Dataset records:

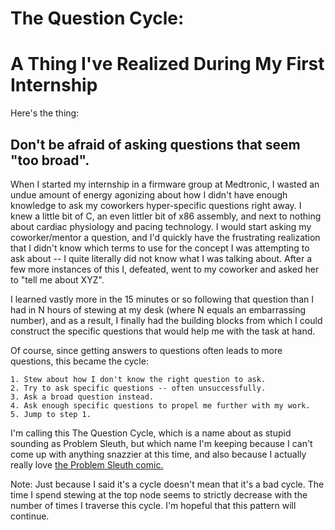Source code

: # The Question Cycle:
# A Thing I've Realized During My First Internship

Here's the thing:
## Don't be afraid of asking questions that seem "too broad".

When I started my internship in a firmware group at Medtronic, I wasted an undue amount of energy agonizing about how I didn't have enough knowledge to ask my coworkers hyper-specific questions right away. I knew a little bit of C, an even littler bit of x86 assembly, and next to nothing about cardiac physiology and pacing technology. I would start asking my coworker/mentor a question, and I'd quickly have the frustrating realization that I didn't know which terms to use for the concept I was attempting to ask about -- I quite literally did not know what I was talking about. After a few more instances of this I, defeated, went to my coworker and asked her to "tell me about XYZ".

I learned vastly more in the 15 minutes or so following that question than I had in N hours of stewing at my desk (where N equals an embarrassing number), and as a result, I finally had the building blocks from which I could construct the specific questions that would help me with the task at hand.

Of course, since getting answers to questions often leads to more questions, this became the cycle:

	1. Stew about how I don't know the right question to ask.
	2. Try to ask specific questions -- often unsuccessfully.
	3. Ask a broad question instead.
	4. Ask enough specific questions to propel me further with my work.
	5. Jump to step 1.

I'm calling this The Question Cycle, which is a name about as stupid sounding as Problem Sleuth, but which name I'm keeping because I can't come up with anything snazzier at this time, and also because I actually really love [the Problem Sleuth comic.](https://www.homestuck.com/problem-sleuth/1)

Note: Just because I said it's a cycle doesn't mean that it's a bad cycle. The time I spend stewing at the top node seems to strictly decrease with the number of times I traverse this cycle. I'm hopeful that this pattern will continue.



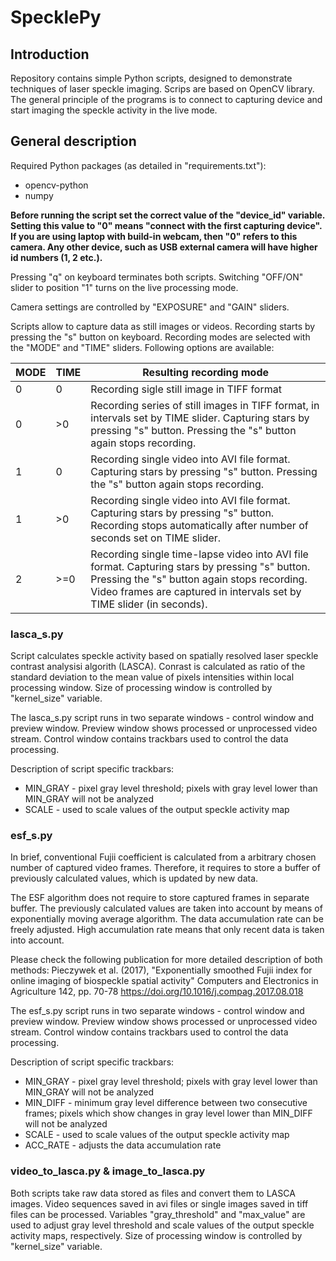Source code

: # SpecklePy

## Introduction

Repository contains simple Python scripts, designed to demonstrate techniques of laser speckle imaging. Scrips are based on OpenCV library. The general principle of the programs is to connect to capturing device and start imaging the speckle activity in the live mode.


## General description

Required Python packages (as detailed in "requirements.txt"):
* opencv-python
* numpy

**Before running the script set the correct value of the "device_id" variable. Setting this value to "0" means "connect with the first capturing device".  If you are using laptop with build-in webcam, then "0" refers to this camera. Any other device, such as USB external camera will have higher id numbers (1, 2 etc.).**

Pressing "q" on keyboard terminates both scripts.
Switching "OFF/ON" slider to position "1" turns on the live processing mode.

Camera settings are controlled by "EXPOSURE" and "GAIN" sliders.

Scripts allow to capture data as still images or videos. Recording starts by pressing the "s" button on keyboard. Recording modes are selected with the "MODE" and "TIME" sliders. Following options are available:

| MODE  | TIME  | Resulting recording mode  |
|---|---|---|
| 0 |0   | Recording sigle still image in TIFF format  |
| 0  | >0  | Recording series of still images in TIFF format, in intervals set by TIME slider. Capturing stars by pressing "s" button. Pressing the "s" button again stops recording. |
| 1  | 0  | Recording single video into AVI file format. Capturing stars by pressing "s" button. Pressing the "s" button again stops recording.  |
| 1  | >0  | Recording single video into AVI file format. Capturing stars by pressing "s" button. Recording stops automatically after number of seconds set on TIME slider.  |
| 2  |  >=0   |  Recording single time-lapse video into AVI file format. Capturing stars by pressing "s" button. Pressing the "s" button again stops recording. Video frames are captured in intervals set by TIME slider (in seconds). |

### lasca_s.py

Script calculates speckle activity based on spatially resolved laser speckle contrast analysisi algorith (LASCA). Conrast is calculated as ratio of the standard deviation to the mean value of pixels intensities within local processing window. Size of processing window is controlled by "kernel_size" variable.

The lasca_s.py script runs in two separate windows - control window and preview window. Preview window shows processed or unprocessed video stream. Control window contains trackbars used to control the data processing.

Description of script specific trackbars:
* MIN_GRAY - pixel gray level threshold; pixels with gray level lower than MIN_GRAY will not be analyzed
* SCALE - used to scale values of the output speckle activity map

### esf_s.py

In brief, conventional Fujii coefficient is calculated from a arbitrary chosen number of captured video frames. Therefore, it requires to store a buffer of previously calculated values, which is updated by new data.

The ESF algorithm does not require to store captured frames in separate buffer. The previously calculated values are taken into account by means of exponentially moving average algorithm. The data accumulation rate can be freely adjusted. High accumulation rate means that only recent data is taken into account.

Please check the following publication for more detailed description of both methods: Pieczywek et al. (2017), "Exponentially smoothed Fujii index for online imaging of biospeckle spatial activity" Computers and Electronics in Agriculture 142, pp. 70-78 https://doi.org/10.1016/j.compag.2017.08.018

The esf_s.py script runs in two separate windows - control window and preview window. Preview window shows processed or unprocessed video stream. Control window contains trackbars used to control the data processing.

Description of script specific trackbars:

* MIN_GRAY - pixel gray level threshold; pixels with gray level lower than MIN_GRAY will not be analyzed
* MIN_DIFF  - minimum gray level difference between two consecutive frames; pixels which show changes in gray level lower than MIN_DIFF will not be analyzed
* SCALE - used to scale values of the output speckle activity map
* ACC_RATE - adjusts the data accumulation rate

### video_to_lasca.py & image_to_lasca.py

Both scripts take raw data stored as files and convert them to LASCA images. Video sequences saved in avi files or single images saved in tiff files can be processed. Variables "gray_threshold" and "max_value" are used to adjust gray level threshold and scale values of the output speckle activity maps, respectively. Size of processing window is controlled by "kernel_size" variable.

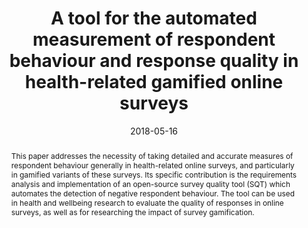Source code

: ---
abstract: This paper addresses the necessity of taking detailed and accurate measures
  of respondent behaviour generally in health-related online surveys, and particularly
  in gamified variants of these surveys. Its specific contribution is the requirements
  analysis and implementation of an open-source survey quality tool (SQT) which automates
  the detection of negative respondent behaviour. The tool can be used in health and
  wellbeing research to evaluate the quality of responses in online surveys, as well
  as for researching the impact of survey gamification.
authors:
- Christoph Wimmer
- Stefan Biegler
- Johannes Harms
- Karin Kappel
- Thomas Grechenig
date: '2018-05-16'
featured: false
links:
- name: Publik
  url: https://publik.tuwien.ac.at/showentry.php?ID=277473&lang=2
publication_types:
- '1'
publishDate: '2018-05-16'
title: A tool for the automated measurement of respondent behaviour and response quality
  in health-related gamified online surveys
url_pdf: ''
---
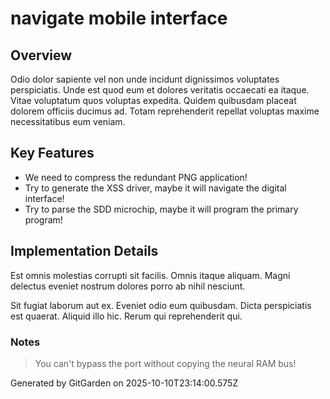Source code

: # navigate mobile interface

## Overview
Odio dolor sapiente vel non unde incidunt dignissimos voluptates perspiciatis. Unde est quod eum et dolores veritatis occaecati ea itaque. Vitae voluptatum quos voluptas expedita. Quidem quibusdam placeat dolorem officiis ducimus ad. Totam reprehenderit repellat voluptas maxime necessitatibus eum veniam.

## Key Features
- We need to compress the redundant PNG application!
- Try to generate the XSS driver, maybe it will navigate the digital interface!
- Try to parse the SDD microchip, maybe it will program the primary program!

## Implementation Details
Est omnis molestias corrupti sit facilis. Omnis itaque aliquam. Magni delectus eveniet nostrum dolores porro ab nihil nesciunt.
 Sit fugiat laborum aut ex. Eveniet odio eum quibusdam. Dicta perspiciatis est quaerat. Aliquid illo hic. Rerum qui reprehenderit qui.

### Notes
> You can't bypass the port without copying the neural RAM bus!

Generated by GitGarden on 2025-10-10T23:14:00.575Z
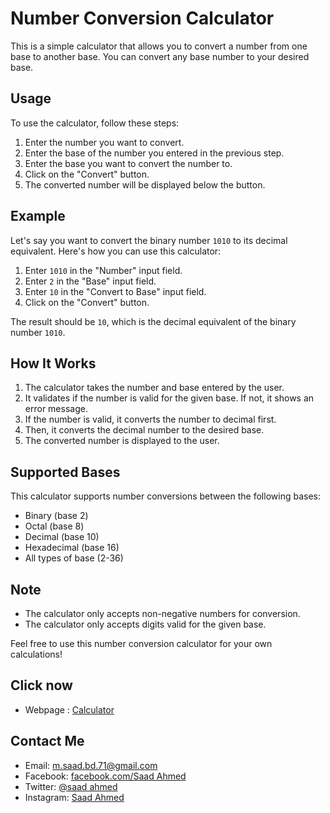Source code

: # Number Conversion Calculator

This is a simple calculator that allows you to convert a number from one base to another base. You can convert any base number to your desired base.

## Usage

To use the calculator, follow these steps:

1. Enter the number you want to convert.
2. Enter the base of the number you entered in the previous step.
3. Enter the base you want to convert the number to.
4. Click on the "Convert" button.
5. The converted number will be displayed below the button.

## Example

Let's say you want to convert the binary number `1010` to its decimal equivalent. Here's how you can use this calculator:

1. Enter `1010` in the "Number" input field.
2. Enter `2` in the "Base" input field.
3. Enter `10` in the "Convert to Base" input field.
4. Click on the "Convert" button.

The result should be `10`, which is the decimal equivalent of the binary number `1010`.

## How It Works

1. The calculator takes the number and base entered by the user.
2. It validates if the number is valid for the given base. If not, it shows an error message.
3. If the number is valid, it converts the number to decimal first.
4. Then, it converts the decimal number to the desired base.
5. The converted number is displayed to the user.

## Supported Bases

This calculator supports number conversions between the following bases:

- Binary (base 2)
- Octal (base 8)
- Decimal (base 10)
- Hexadecimal (base 16)
- All types of base (2-36)
## Note

- The calculator only accepts non-negative numbers for conversion.
- The calculator only accepts digits valid for the given base.

Feel free to use this number conversion calculator for your own calculations!
## Click now
- Webpage : [Calculator](https://Oboshor.github.io/BaseConverter/index.html)
  
## Contact Me
- Email: m.saad.bd.71@gmail.com
- Facebook: [facebook.com/Saad Ahmed](https://www.facebook.com/m.saad.7x)
- Twitter: [@saad ahmed](https://twitter.com/m_saad_71)
- Instagram: [Saad Ahmed](https://instagram.com/m.saad.7x)
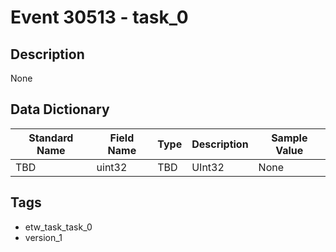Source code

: # Event 30513 - task_0

## Description
None

## Data Dictionary
|Standard Name|Field Name|Type|Description|Sample Value|
|---|---|---|---|---|
|TBD|uint32|TBD|UInt32|None|None|

## Tags
* etw_task_task_0
* version_1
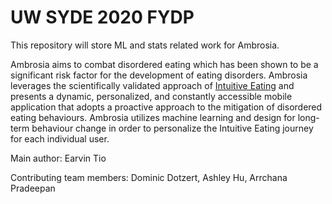 # UW SYDE 2020 FYDP
This repository will store ML and stats related work for Ambrosia.

Ambrosia aims to combat disordered eating which has been shown to be a significant risk factor for the development of eating disorders. Ambrosia leverages the scientifically validated approach of [Intuitive Eating][1] and presents a dynamic, personalized, and constantly accessible mobile application that adopts a proactive approach to the mitigation of disordered eating behaviours. Ambrosia utilizes machine learning and design for long-term behaviour change in order to personalize the Intuitive Eating journey for each individual user.

Main author: Earvin Tio

Contributing team members: Dominic Dotzert, Ashley Hu, Arrchana Pradeepan

  [1]: https://www.intuitiveeating.org/
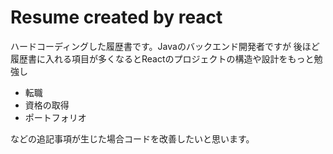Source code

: # Resume created by react
ハードコーディングした履歴書です。Javaのバックエンド開発者ですが
後ほど履歴書に入れる項目が多くなるとReactのプロジェクトの構造や設計をもっと勉強し

- 転職
- 資格の取得
- ポートフォリオ

などの追記事項が生じた場合コードを改善したいと思います。
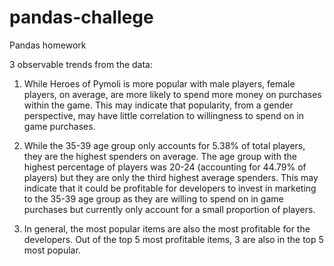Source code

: # pandas-challege
 Pandas homework
 
 3 observable trends from the data:
 
 1. While Heroes of Pymoli is more popular with male players, female players, on average, are more likely to spend more money on purchases within the game. This may indicate that popularity, from a gender perspective, may have little correlation to willingness to spend on in game purchases.
 
 2. While the 35-39 age group only accounts for 5.38% of total players, they are the highest spenders on average. The age group with the highest percentage of players was 20-24 (accounting for 44.79% of players) but they are only the third highest average spenders. This may indicate that it could be profitable for developers to invest in marketing to the 35-39 age group as they are willing to spend on in game purchases but currently only account for a small proportion of players.
 
 3. In general, the most popular items are also the most profitable for the developers. Out of the top 5 most profitable items, 3 are also
 in the top 5 most popular. 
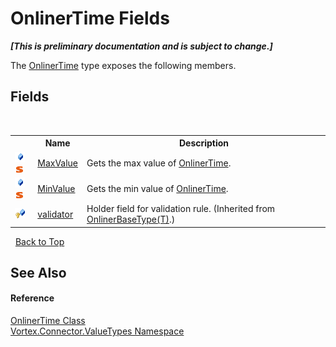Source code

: # OnlinerTime Fields
 _**\[This is preliminary documentation and is subject to change.\]**_

The <a href="T_Vortex_Connector_ValueTypes_OnlinerTime.md">OnlinerTime</a> type exposes the following members.


## Fields
&nbsp;<table><tr><th></th><th>Name</th><th>Description</th></tr><tr><td>![Public field](media/pubfield.gif "Public field")![Static member](media/static.gif "Static member")</td><td><a href="F_Vortex_Connector_ValueTypes_OnlinerTime_MaxValue.md">MaxValue</a></td><td>
Gets the max value of <a href="T_Vortex_Connector_ValueTypes_OnlinerTime.md">OnlinerTime</a>.</td></tr><tr><td>![Public field](media/pubfield.gif "Public field")![Static member](media/static.gif "Static member")</td><td><a href="F_Vortex_Connector_ValueTypes_OnlinerTime_MinValue.md">MinValue</a></td><td>
Gets the min value of <a href="T_Vortex_Connector_ValueTypes_OnlinerTime.md">OnlinerTime</a>.</td></tr><tr><td>![Protected field](media/protfield.gif "Protected field")</td><td><a href="F_Vortex_Connector_ValueTypes_OnlinerBaseType_1_validator.md">validator</a></td><td>
Holder field for validation rule.
 (Inherited from <a href="T_Vortex_Connector_ValueTypes_OnlinerBaseType_1.md">OnlinerBaseType(T)</a>.)</td></tr></table>&nbsp;
<a href="#onlinertime-fields">Back to Top</a>

## See Also


#### Reference
<a href="T_Vortex_Connector_ValueTypes_OnlinerTime.md">OnlinerTime Class</a><br /><a href="N_Vortex_Connector_ValueTypes.md">Vortex.Connector.ValueTypes Namespace</a><br />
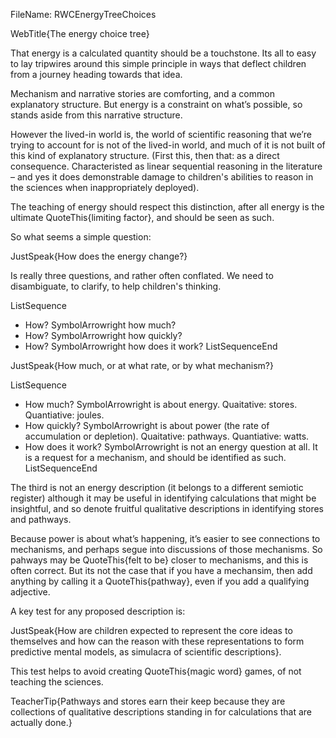 FileName: RWCEnergyTreeChoices

WebTitle{The energy choice tree}

That energy is a calculated quantity should be a touchstone. Its all to easy to lay tripwires around this simple principle in ways that deflect children from a journey heading towards that idea.

Mechanism and narrative stories are comforting, and a common explanatory structure. But energy is a constraint on what’s possible, so stands aside from this narrative structure. 

However the lived-in world is, the world of scientific reasoning that we’re trying to account for is not of the lived-in world,  and much of it is not built of this kind of explanatory structure. (First this, then that: as a direct consequence. Characteristed as linear sequential reasoning in the literature – and yes it does demonstrable damage to children's abilities to reason in the sciences when inappropriately deployed).


The teaching of energy should respect this distinction, after all energy is the ultimate QuoteThis{limiting factor}, and should be seen as such.

So what seems a simple question:

JustSpeak{How does the energy change?}

Is really three questions, and rather often conflated. We need to disambiguate, to clarify, to help children's thinking.

ListSequence
- How? SymbolArrowright how much?
- How? SymbolArrowright how quickly?
- How? SymbolArrowright how does it work?
ListSequenceEnd

JustSpeak{How much, or at what rate, or by what mechanism?}

ListSequence
- How much?  SymbolArrowright is about energy. Quaitative: stores. Quantiative: joules.
- How quickly?   SymbolArrowright is about power (the rate of accumulation or depletion). Quaitative: pathways. Quantiative: watts.
- How does it work? SymbolArrowright is not an energy question at all. It is a request for a mechanism, and should be identified as such.
ListSequenceEnd

The third is not an energy description (it belongs to a different semiotic register) although it may be useful in identifying calculations that might be insightful, and so denote fruitful qualitative descriptions in identifying stores and pathways.

Because power is about what’s happening, it’s easier to see connections to mechanisms, and perhaps segue into discussions of those mechanisms. So pahways may be QuoteThis{felt to be} closer to mechanisms, and this is often correct. But its not the case that if you have a mechansim, then add anything by calling it a QuoteThis{pathway}, even if you add a qualifying adjective.

A key test for any proposed description is:

JustSpeak{How are children expected to represent the core ideas to themselves and how can the reason with these representations to form predictive mental models, as simulacra of scientific descriptions}.

This test helps to avoid creating QuoteThis{magic word} games, of not teaching the sciences.

TeacherTip{Pathways and stores earn their keep because they are collections of qualitative descriptions standing in for calculations that are actually done.}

What is required: Beginning at the line above that contains "# Number Conversion Calculator", return each line exactly through the line that contains "## Supported Bases", and no others.

Result of this task:
: # Number Conversion Calculator

This is a simple calculator that allows you to convert a number from one base to another base. You can convert any base number to your desired base.

## Usage

To use the calculator, follow these steps:

1. Enter the number you want to convert.
2. Enter the base of the number you entered in the previous step.
3. Enter the base you want to convert the number to.
4. Click on the "Convert" button.
5. The converted number will be displayed below the button.

## Example

Let's say you want to convert the binary number `1010` to its decimal equivalent. Here's how you can use this calculator:

1. Enter `1010` in the "Number" input field.
2. Enter `2` in the "Base" input field.
3. Enter `10` in the "Convert to Base" input field.
4. Click on the "Convert" button.

The result should be `10`, which is the decimal equivalent of the binary number `1010`.

## How It Works

1. The calculator takes the number and base entered by the user.
2. It validates if the number is valid for the given base. If not, it shows an error message.
3. If the number is valid, it converts the number to decimal first.
4. Then, it converts the decimal number to the desired base.
5. The converted number is displayed to the user.

## Supported Bases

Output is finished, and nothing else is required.